*Records provided*
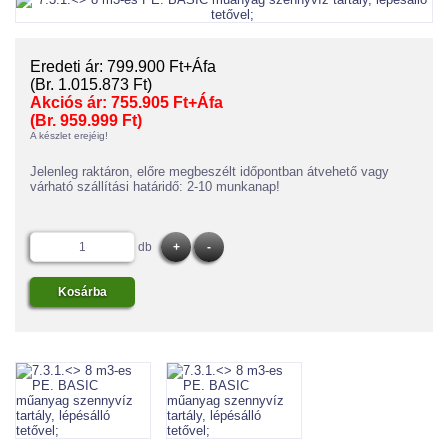
Eredeti ár:
799.900 Ft+Áfa
(Br. 1.015.873 Ft)
Akciós ár:
755.905 Ft+Áfa
(Br. 959.999 Ft)
A készlet erejéig!
Jelenleg raktáron, előre megbeszélt időpontban átvehető vagy
várható szállítási határidő: 2-10 munkanap!
db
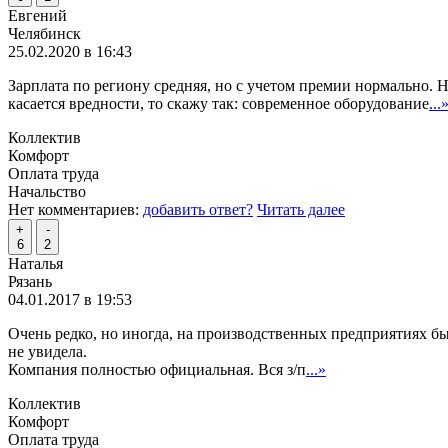
Евгений
Челябинск
25.02.2020 в 16:43
Зарплата по региону средняя, но с учетом премии нормально. 
касается вредности, то скажу так: современное оборудование
...
Коллектив
Комфорт
Оплата труда
Начальство
Нет комментариев:
добавить ответ?
Читать далее
+
-
6
2
Наталья
Рязань
04.01.2017 в 19:53
Очень редко, но иногда, на производственных предприятиях бы
не увидела.
Компания полностью официальная. Вся з/п
...»
Коллектив
Комфорт
Оплата труда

*Work request*
Omit the pictures. Transcribe every record exactly.

*Solution for this problem*
Eredeti ár:
799.900 Ft+Áfa
(Br. 1.015.873 Ft)
Akciós ár:
755.905 Ft+Áfa
(Br. 959.999 Ft)
A készlet erejéig!
Jelenleg raktáron, előre megbeszélt időpontban átvehető vagy
várható szállítási határidő: 2-10 munkanap!
db
Евгений
Челябинск
25.02.2020 в 16:43
Зарплата по региону средняя, но с учетом премии нормально. 
касается вредности, то скажу так: современное оборудование
...
Коллектив
Комфорт
Оплата труда
Начальство
Нет комментариев:
добавить ответ?
Читать далее
+
-
6
2
Наталья
Рязань
04.01.2017 в 19:53
Очень редко, но иногда, на производственных предприятиях бы
не увидела.
Компания полностью официальная. Вся з/п
...»
Коллектив
Комфорт
Оплата труда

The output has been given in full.